If you're involved in any form of marketing, then you'll know that understanding your audience is the most important place to start.
Traditionally, you've had to either survey your audience or buy in data sets at a high cost. However, with the rise of social media platforms there's been an ever-increasing amount of audience insight data made available for free.
Facebook's long been the king of this type of data - with their Insights area being great for finding out about your audience, that of your industry, or even your competitors. Social platforms provide this data to help advertisers target their ads effectively, as ultimately the better advertisers results are, the more revenue the social network's likely to make.
With that very much in mind, Twitter has now upped its game in terms of audience insight data. If you go to analytics.twitter.com and login with your Twitter account there are a number of different datasets you can draw upon to get a better understanding of your Twitter following on a new level.
When in Twitter Analytics, navigate to the 'Audiences' tab and you'll see a whole wealth of data on your followers. What's really useful is that you can compare the data from your followers to other audiences on Twitter, with Twitter providing categorization of groups for you to compare to such as:
- Parents
- Generation X
- Professionals
- Millennials
- Baby boomers
- Adults 18-54
- Small businesses
- Seniors
- Business decision-makers
- > $100k income
- College grads
Twitter currently provides audience insight data on:
- Your followers interests
- Household income categories
- Net worth
- Wireless carrier
- Home value
- TV genres
- Aftermarket auto buyer types
- Consumer buying styles
- Consumer goods purchases
Twitter's partnered with DataLogix to amalgamate their audience data with this offline purchase data to create a really powerful dataset.
This insight enables you to understand your audience quickly and easily, and put them into context against other groups of Twitter users.
Take my audience for instance, I can now see that 85% of my audience are interested in technology versus 24% of business decision-makers, and 76% in marketing versus just 2% of business decision-makers.
I can also tell you that 76% of my audience buy premium brands, 15% have a net worth of $1,000,000+, and that 55% of them regularly buy cheese or salty snacks.
Interesting stuff, but you may be asking "how this is of any use at all?"
For a brand, or even a personal brand on Twitter, the more you understand your audience, the easier it is to create a tailored content strategy for them that will work harder to achieve your aims than just posting any content will.

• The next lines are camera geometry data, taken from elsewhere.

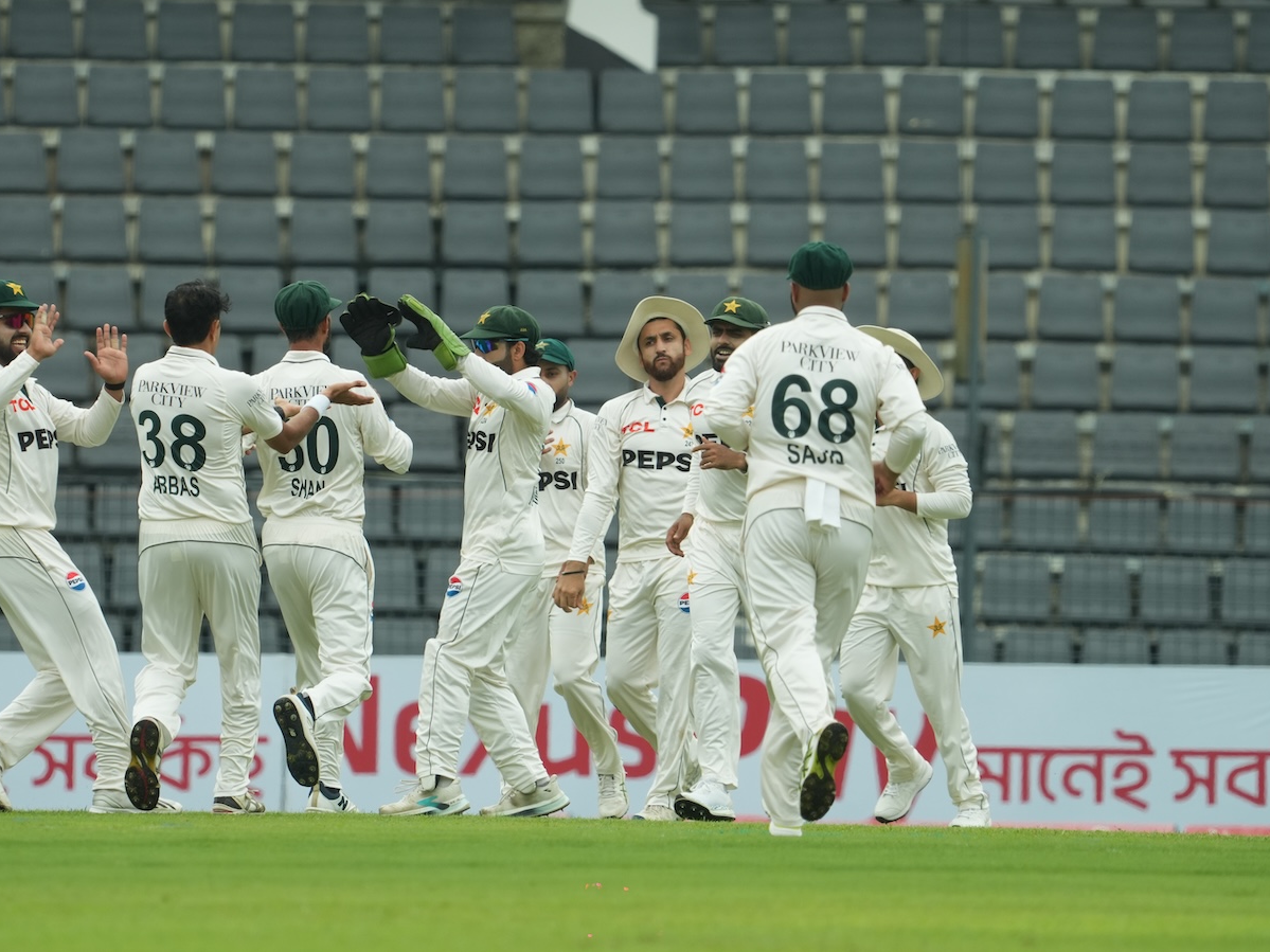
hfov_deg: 2.7
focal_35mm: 724
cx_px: 550
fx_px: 26560
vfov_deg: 2.1
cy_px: 460
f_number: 6.3
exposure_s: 1/1600
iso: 500
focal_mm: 430
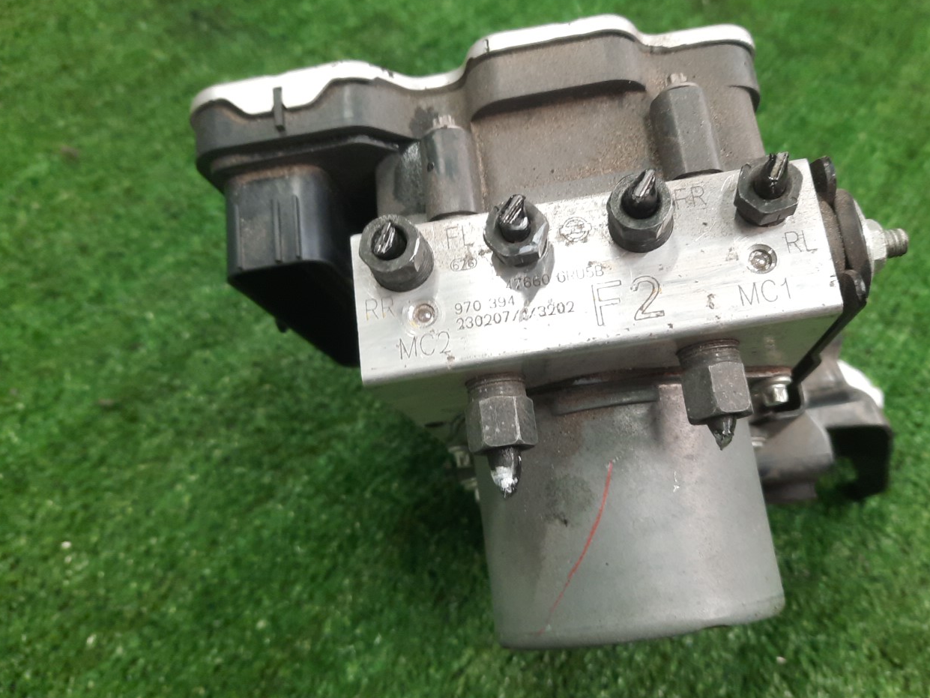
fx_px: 779
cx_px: 506
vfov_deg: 48.2
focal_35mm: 29
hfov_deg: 61.6
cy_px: 346
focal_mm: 4.6
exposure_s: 1/50
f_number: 2
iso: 259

Creating content with the knowledge of who your audience is may make you Tweet slightly differently, and with more success, while the insights gleaned can also be used to engage with your audience on other channels more successfully too.
Twitter Analytics is a real step up from what Twitter used to provide, and really brings Twitter data to a new level. For marketers and business owners, this provides another invaluable resource for understanding your audience, and taking the first step to massively improving your marketing efforts as a whole.